• Çıkarılan Metin:

·····

Emsal Mahkeme Kararı Ankara 13. Asliye Ticaret Mahkemesi 2021/509 E. 2022/352 K. 22.04.2022 T.

Görüntülediğiniz mahkeme kararı henüz kesinleşmemiştir. Yararlı olması amacıyla eklenmiştir.

T.C. ANKARA 13. ASLİYE TİCARET MAHKEMESİ
TÜRK MİLLETİ ADINA
T.C.
ANKARA
13. ASLİYE TİCARET MAHKEMESİ GEREKÇELİ KARAR

ESAS NO : 2021/509 Esas
KARAR NO : 2022/352

DAVA : İtirazın İptali (Hizmet Sözleşmesinden Kaynaklanan)

·····

İşaret noktası koordinat kayıtları
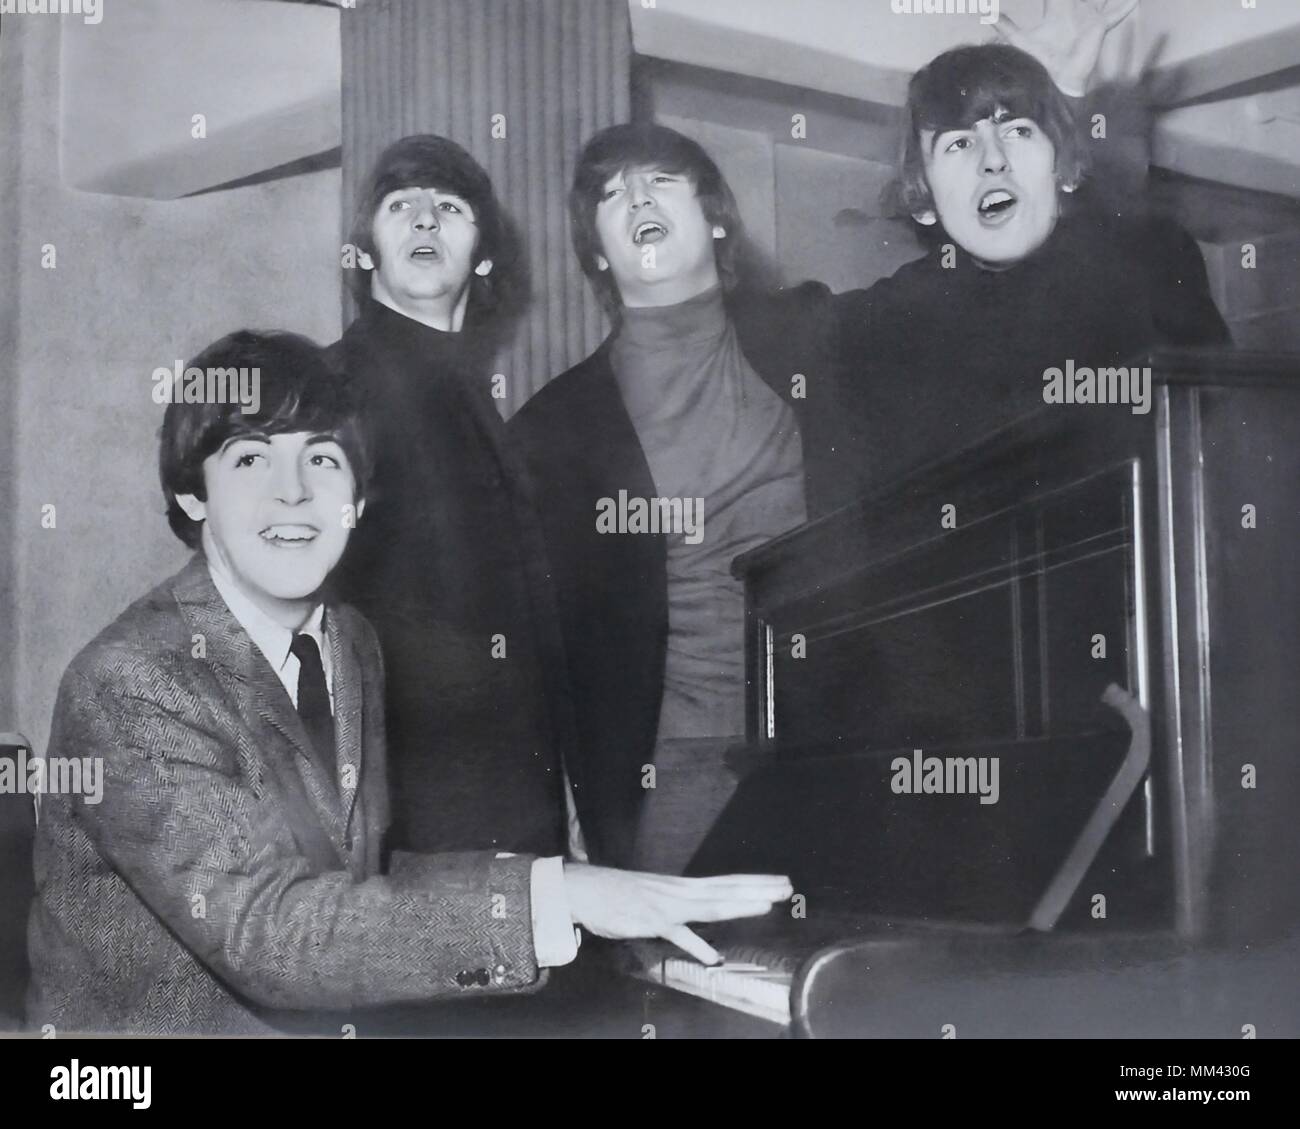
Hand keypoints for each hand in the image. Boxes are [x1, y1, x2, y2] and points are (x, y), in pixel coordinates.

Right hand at [564, 865, 792, 964]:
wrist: (586, 889)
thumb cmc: (619, 892)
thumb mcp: (656, 894)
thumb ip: (680, 904)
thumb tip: (700, 909)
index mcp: (683, 886)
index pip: (727, 882)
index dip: (754, 882)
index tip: (779, 881)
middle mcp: (681, 891)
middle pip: (726, 889)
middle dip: (758, 889)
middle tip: (787, 888)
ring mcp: (668, 905)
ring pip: (710, 904)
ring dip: (739, 904)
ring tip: (766, 905)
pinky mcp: (652, 920)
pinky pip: (677, 934)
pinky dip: (695, 944)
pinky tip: (713, 957)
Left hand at [993, 0, 1138, 97]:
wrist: (1058, 80)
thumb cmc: (1041, 61)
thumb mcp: (1021, 40)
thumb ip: (1007, 27)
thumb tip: (987, 15)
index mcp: (1057, 9)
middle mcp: (1074, 10)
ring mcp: (1088, 17)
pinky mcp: (1100, 26)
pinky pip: (1116, 14)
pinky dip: (1124, 7)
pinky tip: (1134, 0)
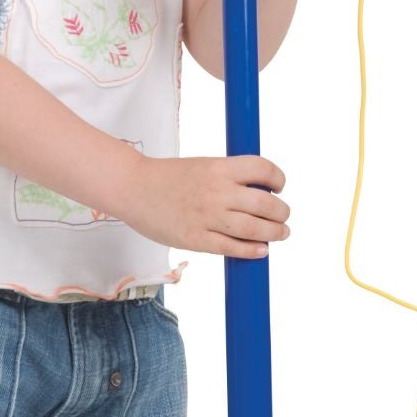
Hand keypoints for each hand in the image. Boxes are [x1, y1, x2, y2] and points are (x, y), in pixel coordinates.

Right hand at [121, 153, 289, 259]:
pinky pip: (232, 248)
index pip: (263, 169)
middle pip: (266, 204)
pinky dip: (252, 250)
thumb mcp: (203, 166)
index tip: (279, 187)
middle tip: (283, 216)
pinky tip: (262, 250)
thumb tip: (261, 193)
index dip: (278, 179)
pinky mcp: (196, 239)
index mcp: (219, 168)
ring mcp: (207, 217)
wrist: (133, 188)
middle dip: (282, 212)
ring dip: (275, 232)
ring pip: (254, 228)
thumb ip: (229, 177)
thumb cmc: (168, 177)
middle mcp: (217, 191)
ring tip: (280, 233)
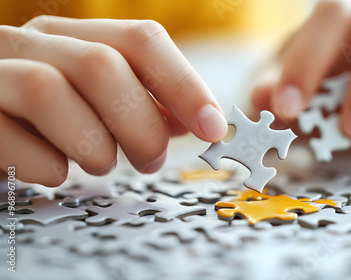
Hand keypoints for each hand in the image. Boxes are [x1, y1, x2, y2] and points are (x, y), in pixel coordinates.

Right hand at [0, 16, 226, 185]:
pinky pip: (11, 141)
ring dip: (94, 145)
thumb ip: (144, 104)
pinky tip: (54, 171)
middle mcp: (29, 44)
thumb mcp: (97, 103)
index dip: (184, 84)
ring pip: (49, 91)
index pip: (141, 40)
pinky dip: (48, 167)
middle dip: (140, 124)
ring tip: (102, 164)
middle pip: (101, 65)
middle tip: (150, 160)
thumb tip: (196, 120)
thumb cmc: (44, 119)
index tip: (213, 127)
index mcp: (71, 37)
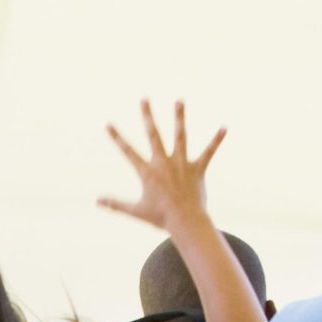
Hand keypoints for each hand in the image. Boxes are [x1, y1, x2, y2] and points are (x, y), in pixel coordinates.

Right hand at [97, 99, 224, 235]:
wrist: (185, 223)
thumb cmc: (160, 218)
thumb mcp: (135, 211)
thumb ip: (115, 204)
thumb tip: (96, 201)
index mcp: (147, 172)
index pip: (128, 151)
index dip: (117, 138)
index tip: (108, 124)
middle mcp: (163, 163)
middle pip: (154, 135)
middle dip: (148, 116)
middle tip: (144, 99)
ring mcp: (181, 164)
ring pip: (180, 136)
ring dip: (179, 117)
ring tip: (179, 100)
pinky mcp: (197, 169)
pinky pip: (208, 152)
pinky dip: (216, 140)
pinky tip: (224, 127)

·····

• Talimatınız: Mahkeme kararı metnini iki cümlede özetleyin.

• Alıştırmanın Sonucu: Ankara 13. Asliye Ticaret Mahkemesinin 2021/509 esas ve 2022/352 karar numaralı, 22.04.2022 tarihli gerekçeli kararı, hizmet sözleşmesinden kaynaklanan bir itirazın iptali davasına ilişkindir. Karar henüz kesinleşmemiştir ve yararlı olması amacıyla eklenmiştir.